58)
THE VOLCANO DANCES
1964
* Type Thème : Amérique Centrale, époque
contemporaine (indéterminée), une maison au pied d’un volcan en activité. Menace
du volcan qui fait fuir le village à son pied. Un homme (riche) à la recherche
d’un autre (énigmatique : qui est-il ? existe-t-il ?) tient à rester. Fasciné
par une sorte de sorcier qui danse sans cesse, il finit par le suivre au haut du
volcan où il disparaît. La femme qui l’accompagnait finit par fuir avec son
argent (dernière phrase).
* Décors Éléments : volcan, magazines
* Caractère : fantastique ? allégorique,
symbolique ? Non SF.
* Personnages : Charles VANDERVELL ; Gloria WINSTON ; … SPRINGMAN
* Professions : scientifique, police, boy, sorcier
* La femme : présente mais énigmatique (quel est son lien avec VANDERVELL ?) : son seul rôle consiste à fuir avec l’argent de l’homme disparu.

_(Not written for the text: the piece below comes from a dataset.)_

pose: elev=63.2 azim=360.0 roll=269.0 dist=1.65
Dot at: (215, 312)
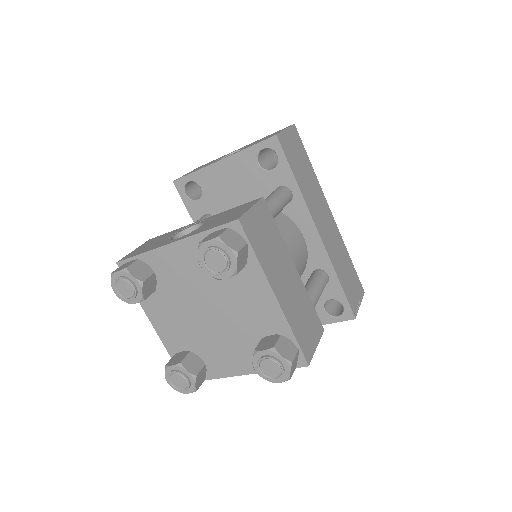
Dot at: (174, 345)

* Références artistiques : NIJOINSKY
(je suppose qu’il s’agit d’une coquille)
* Narration : IL linéaire, classique, froid
ballardien, détachement
* A RETENIR :
paysage désolé, désertion de la population ; l’homme qui reste ; magazines ;
idée des victimes des volcans qui ressurgissent en pluie de cendres (175) ;
relation des mots : tumbler (acrobate),
SPRINGMAN (l’homme qui saute) avec les
bonds du sorcier (172)
Springman peut difficilement se traduire par « l’homme qui saute » et « spring » signifie aussi « source ». Dernière phrase : « When she was sure that the devil-sticks man had gone, the woman took the money from Vandervell’s jacket and drove down the mountain. » « Une fois assurée du départ du sorcier, la femme prit l’argent dans la veste de Vandervell et descendit la montagne en voiture. » Pourquoi cette phrase en particulier ? Idem pour cette nouvelle que je n’ai pas relue, à cette différence près qu’elle ne m’avait pas laissé un très bon souvenir...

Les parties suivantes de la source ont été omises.